-- Provided data follows --

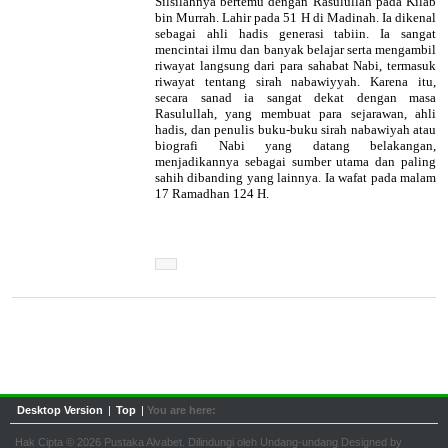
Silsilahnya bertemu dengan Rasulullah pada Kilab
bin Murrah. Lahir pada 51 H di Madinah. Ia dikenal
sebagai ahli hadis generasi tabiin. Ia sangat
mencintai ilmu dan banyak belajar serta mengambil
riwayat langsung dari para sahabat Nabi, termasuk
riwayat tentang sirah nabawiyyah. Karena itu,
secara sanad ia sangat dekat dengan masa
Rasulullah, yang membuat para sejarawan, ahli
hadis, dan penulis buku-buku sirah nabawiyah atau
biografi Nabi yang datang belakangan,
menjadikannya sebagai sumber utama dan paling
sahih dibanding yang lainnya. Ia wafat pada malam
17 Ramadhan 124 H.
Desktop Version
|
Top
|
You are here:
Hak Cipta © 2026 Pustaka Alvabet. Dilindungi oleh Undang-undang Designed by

-- Provided data concluded --

> [Problem statement]
With the images excluded, reproduce the data above precisely as written.

> [Response to the exercise]
Silsilahnya bertemu dengan Rasulullah pada Kilab
bin Murrah. Lahir pada 51 H di Madinah. Ia dikenal
sebagai ahli hadis generasi tabiin. Ia sangat
mencintai ilmu dan banyak belajar serta mengambil
riwayat langsung dari para sahabat Nabi, termasuk
riwayat tentang sirah nabawiyyah. Karena itu,
secara sanad ia sangat dekat dengan masa
Rasulullah, yang membuat para sejarawan, ahli
hadis, dan penulis buku-buku sirah nabawiyah atau
biografi Nabi yang datang belakangan,
menjadikannya sebagai sumber utama dan paling
sahih dibanding yang lainnya. Ia wafat pada malam
17 Ramadhan 124 H.
Desktop Version
|
Top
|
You are here:
Hak Cipta © 2026 Pustaka Alvabet. Dilindungi oleh Undang-undang Designed by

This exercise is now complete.